L'inexécution confère, en outre, au locataire le droit de demander une diminution de loyer; lorsque le tribunal accorde une telle diminution de loyer, le locateur qui remédie au défaut a néanmoins le droit au rétablissement du loyer pour l'avenir. »
- Le juge administratif Philippe Morissette dans une décision récente[1] fait une revue de la jurisprudence concernant l'interdiction des animaux. Voici les passages pertinents :
[161] La jurisprudence(82) a bien établi qu'une clause prohibant la présence d'animaux est considérée dans l'intérêt commun des occupants de l'immeuble et n'est ni déraisonnable ni abusive au sens de l'article 1901 du Code civil du Québec.
[162] Par ailleurs, une telle clause n'enfreint aucune disposition de la Charte québécoise des droits et libertés de la personne(83).

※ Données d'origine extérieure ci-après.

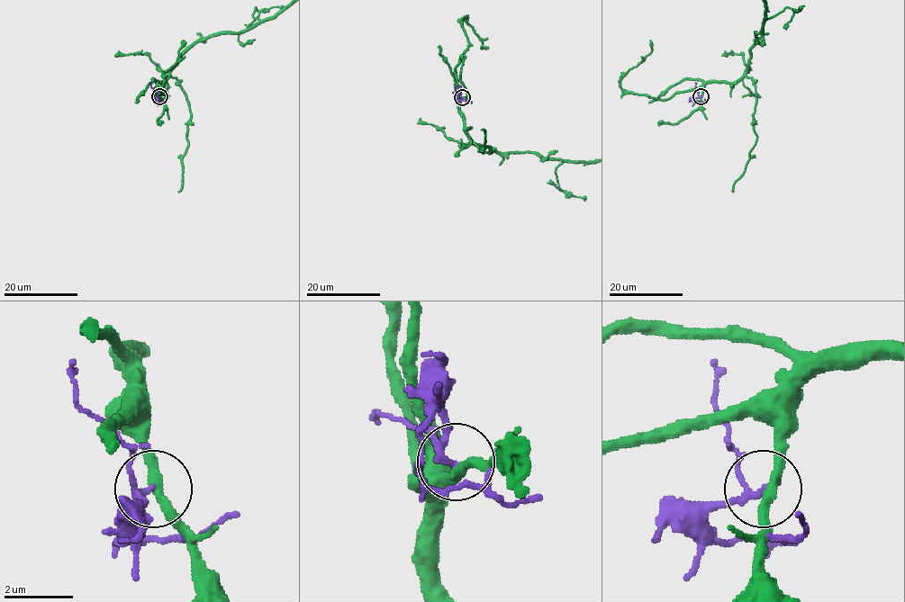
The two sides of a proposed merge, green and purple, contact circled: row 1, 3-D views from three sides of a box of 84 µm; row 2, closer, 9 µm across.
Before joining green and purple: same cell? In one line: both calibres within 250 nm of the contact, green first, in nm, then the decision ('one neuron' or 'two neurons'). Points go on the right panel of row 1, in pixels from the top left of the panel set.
280/160 nm | two neurons

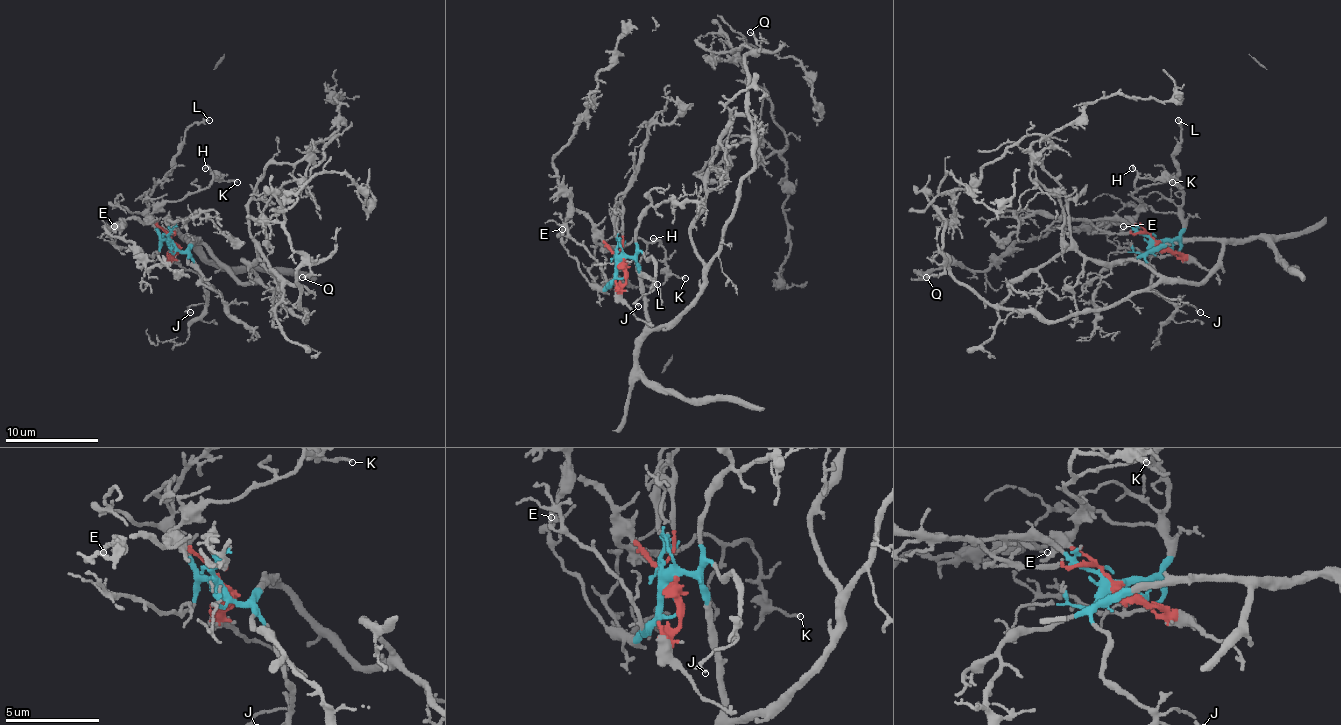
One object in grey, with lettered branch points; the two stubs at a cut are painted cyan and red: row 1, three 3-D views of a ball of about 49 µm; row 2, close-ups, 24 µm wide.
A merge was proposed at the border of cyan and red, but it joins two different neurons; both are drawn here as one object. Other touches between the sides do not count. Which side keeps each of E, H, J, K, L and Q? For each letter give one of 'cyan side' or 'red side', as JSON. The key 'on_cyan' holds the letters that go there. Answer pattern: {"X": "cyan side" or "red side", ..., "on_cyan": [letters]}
{"E": "red side", "H": "red side", "J": "cyan side", "K": "red side", "L": "cyan side", "Q": "cyan side", "on_cyan": ["J", "L", "Q"]}

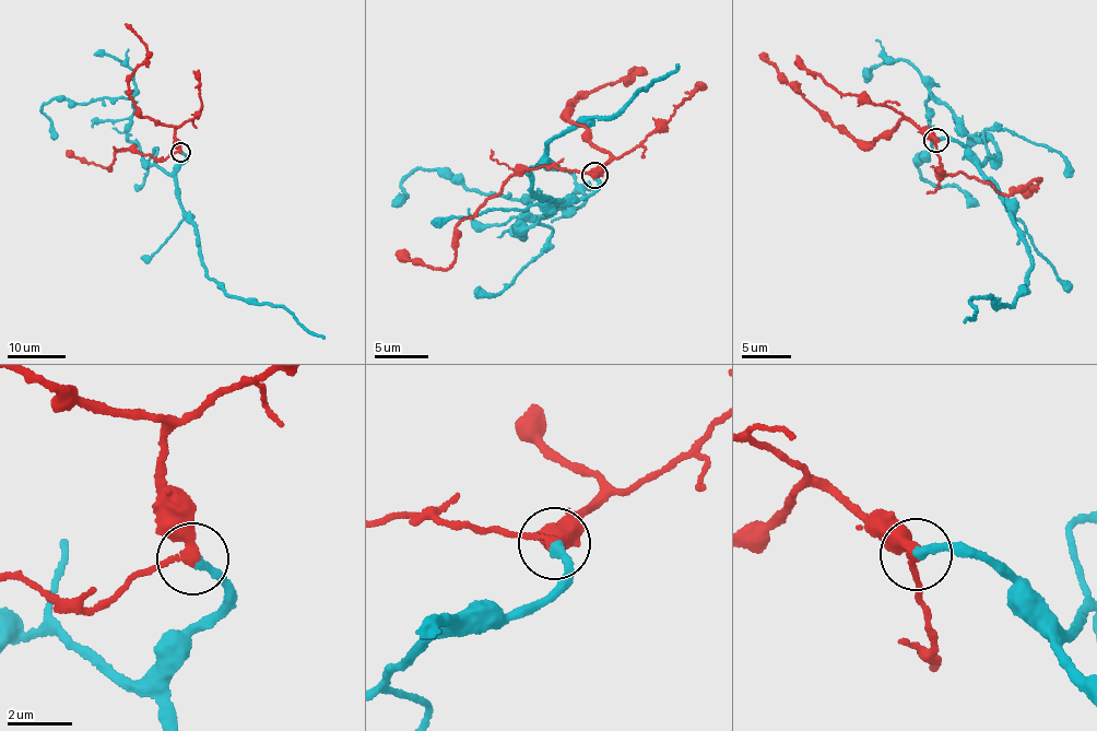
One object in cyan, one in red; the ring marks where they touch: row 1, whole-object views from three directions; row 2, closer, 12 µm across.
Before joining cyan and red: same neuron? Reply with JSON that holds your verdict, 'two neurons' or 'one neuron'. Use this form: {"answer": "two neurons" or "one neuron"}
{"answer": "one neuron"}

[163] Voici comment la Cour du Québec s'est exprimée en matière d'interdiction de posséder un animal, en vertu d'une clause d'interdiction prévue au bail liant les parties :
« [42] ainsi, il est maintenant bien établi que la clause d'interdiction de posséder un animal n'est pas en soi déraisonnable (Art. 1901 C.c.Q.) ni contraire à la Charte québécoise des droits et libertés de la personne.
[43] La tolérance du propriétaire de la présence d'animaux n'équivaut pas non plus nécessairement à une renonciation à l'application de la clause d'interdiction, mais peut, dans certaines conditions, être invoquée avec succès par le locataire pour faire déclarer la clause sans effet, par exemple une tolérance constante et généralisée d'animaux dans l'immeuble.
[44] Lorsque le propriétaire demande la résiliation du bail pour motif de la présence d'animaux malgré la clause d'interdiction d'en posséder, il doit prouver un préjudice sérieux (Art. 1863 C.c.Q.).
[45] Toutefois, si le locateur ne demande que l'expulsion de l'animal, c'est-à-dire l'exécution en nature de l'obligation prévue à la clause du bail, il n'aura pas à prouver l'existence d'un tel préjudice. Il lui suffit de démontrer la violation de cette clause du contrat.
[...]
[64] Ce n'est donc que si la preuve permet de conclure que le locateur subit un préjudice sérieux justifiant la résiliation du bail, par le fait de son locataire de posséder un animal en contravention d'une clause de celui-ci, qu'il y a lieu d'accorder sa résiliation. » (84)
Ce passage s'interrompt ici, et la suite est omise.